> **Your assignment**: From the records below, please return each line that holds the word "right".

> **Dataset content**:
═══
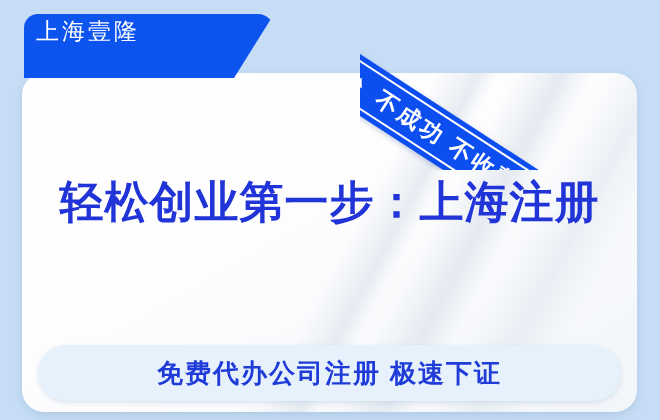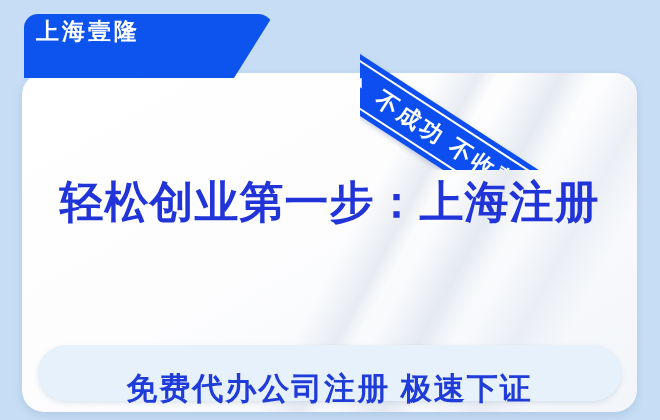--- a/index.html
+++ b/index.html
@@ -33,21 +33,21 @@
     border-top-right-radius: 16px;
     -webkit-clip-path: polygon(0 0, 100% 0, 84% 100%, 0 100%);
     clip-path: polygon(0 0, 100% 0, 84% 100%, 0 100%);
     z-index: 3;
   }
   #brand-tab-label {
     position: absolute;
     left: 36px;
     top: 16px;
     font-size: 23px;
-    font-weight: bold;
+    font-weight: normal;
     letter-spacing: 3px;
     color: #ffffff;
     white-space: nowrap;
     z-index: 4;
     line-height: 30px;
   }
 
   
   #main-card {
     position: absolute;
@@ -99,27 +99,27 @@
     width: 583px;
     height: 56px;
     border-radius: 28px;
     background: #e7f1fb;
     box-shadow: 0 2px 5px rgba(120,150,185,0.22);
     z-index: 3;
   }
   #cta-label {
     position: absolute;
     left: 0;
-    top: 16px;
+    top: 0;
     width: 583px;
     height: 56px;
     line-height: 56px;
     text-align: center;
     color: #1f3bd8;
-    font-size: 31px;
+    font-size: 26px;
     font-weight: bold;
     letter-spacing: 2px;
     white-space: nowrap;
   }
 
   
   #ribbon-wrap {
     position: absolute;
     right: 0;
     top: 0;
═══
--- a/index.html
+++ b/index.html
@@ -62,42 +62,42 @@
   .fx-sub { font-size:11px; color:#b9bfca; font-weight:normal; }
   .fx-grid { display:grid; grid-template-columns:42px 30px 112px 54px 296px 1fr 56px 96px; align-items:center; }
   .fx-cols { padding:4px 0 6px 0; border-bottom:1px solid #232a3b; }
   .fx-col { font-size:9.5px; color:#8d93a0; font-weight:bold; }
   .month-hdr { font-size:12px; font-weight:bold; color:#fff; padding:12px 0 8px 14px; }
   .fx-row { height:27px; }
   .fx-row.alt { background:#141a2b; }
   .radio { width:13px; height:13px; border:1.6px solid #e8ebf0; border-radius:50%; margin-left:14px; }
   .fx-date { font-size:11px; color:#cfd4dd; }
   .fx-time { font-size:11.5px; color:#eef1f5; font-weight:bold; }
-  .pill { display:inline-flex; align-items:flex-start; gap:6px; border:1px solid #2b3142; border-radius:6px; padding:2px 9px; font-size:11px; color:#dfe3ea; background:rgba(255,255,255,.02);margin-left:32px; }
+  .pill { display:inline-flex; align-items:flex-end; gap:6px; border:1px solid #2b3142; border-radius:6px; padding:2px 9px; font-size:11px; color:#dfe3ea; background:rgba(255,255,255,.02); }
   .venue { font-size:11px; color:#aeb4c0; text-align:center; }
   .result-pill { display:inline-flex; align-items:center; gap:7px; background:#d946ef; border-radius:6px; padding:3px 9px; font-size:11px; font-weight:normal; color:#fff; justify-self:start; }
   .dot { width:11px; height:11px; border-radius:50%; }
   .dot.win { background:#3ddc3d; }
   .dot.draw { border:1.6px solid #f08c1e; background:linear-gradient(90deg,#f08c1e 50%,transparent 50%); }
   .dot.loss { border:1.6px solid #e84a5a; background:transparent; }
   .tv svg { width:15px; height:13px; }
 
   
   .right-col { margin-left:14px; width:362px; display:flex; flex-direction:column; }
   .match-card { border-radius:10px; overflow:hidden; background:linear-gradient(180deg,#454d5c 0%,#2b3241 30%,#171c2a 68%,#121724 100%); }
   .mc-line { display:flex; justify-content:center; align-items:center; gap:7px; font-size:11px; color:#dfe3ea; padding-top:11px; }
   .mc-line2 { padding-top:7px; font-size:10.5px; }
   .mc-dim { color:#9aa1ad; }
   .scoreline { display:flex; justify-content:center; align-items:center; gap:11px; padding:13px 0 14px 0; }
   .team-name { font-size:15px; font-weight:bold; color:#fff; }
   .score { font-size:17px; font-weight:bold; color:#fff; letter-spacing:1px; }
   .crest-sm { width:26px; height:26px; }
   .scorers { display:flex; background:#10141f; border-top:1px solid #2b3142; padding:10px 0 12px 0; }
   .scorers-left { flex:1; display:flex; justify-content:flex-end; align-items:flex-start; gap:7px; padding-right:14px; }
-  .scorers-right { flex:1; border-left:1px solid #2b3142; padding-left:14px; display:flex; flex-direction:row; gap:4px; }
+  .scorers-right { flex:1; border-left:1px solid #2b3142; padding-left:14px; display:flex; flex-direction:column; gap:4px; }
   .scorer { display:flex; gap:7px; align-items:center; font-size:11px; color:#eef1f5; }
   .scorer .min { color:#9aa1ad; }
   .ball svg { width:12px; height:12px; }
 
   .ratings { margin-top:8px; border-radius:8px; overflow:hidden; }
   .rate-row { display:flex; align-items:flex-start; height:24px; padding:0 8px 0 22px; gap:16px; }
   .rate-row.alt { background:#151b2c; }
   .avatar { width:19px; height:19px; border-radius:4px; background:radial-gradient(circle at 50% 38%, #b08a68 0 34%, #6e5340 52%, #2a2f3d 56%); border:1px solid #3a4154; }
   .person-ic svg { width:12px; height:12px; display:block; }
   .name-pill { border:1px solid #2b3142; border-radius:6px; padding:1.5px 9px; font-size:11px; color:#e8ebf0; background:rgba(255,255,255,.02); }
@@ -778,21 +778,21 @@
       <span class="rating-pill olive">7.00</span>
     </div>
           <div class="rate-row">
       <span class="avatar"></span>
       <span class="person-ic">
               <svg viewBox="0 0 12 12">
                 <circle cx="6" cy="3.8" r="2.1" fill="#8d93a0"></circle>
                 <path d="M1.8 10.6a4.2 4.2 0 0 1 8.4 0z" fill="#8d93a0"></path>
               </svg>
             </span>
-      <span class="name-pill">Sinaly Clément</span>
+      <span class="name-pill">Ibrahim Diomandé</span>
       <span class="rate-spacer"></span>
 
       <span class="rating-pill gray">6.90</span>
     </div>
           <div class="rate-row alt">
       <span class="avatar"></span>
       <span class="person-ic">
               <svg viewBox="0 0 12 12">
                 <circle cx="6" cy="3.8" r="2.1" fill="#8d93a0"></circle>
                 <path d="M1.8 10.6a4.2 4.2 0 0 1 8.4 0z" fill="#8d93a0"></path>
═══
> **Exercise output**:
     border-top-right-radius: 16px;
     right: 0;
   .right-col { margin-left:14px; width:362px; display:flex; flex-direction:column; }
   .scorers-left { flex:1; display:flex; justify-content:flex-end; align-items:flex-start; gap:7px; padding-right:14px; }
-  .scorers-right { flex:1; border-left:1px solid #2b3142; padding-left:14px; display:flex; flex-direction:row; gap:4px; }
+  .scorers-right { flex:1; border-left:1px solid #2b3142; padding-left:14px; display:flex; flex-direction:column; gap:4px; }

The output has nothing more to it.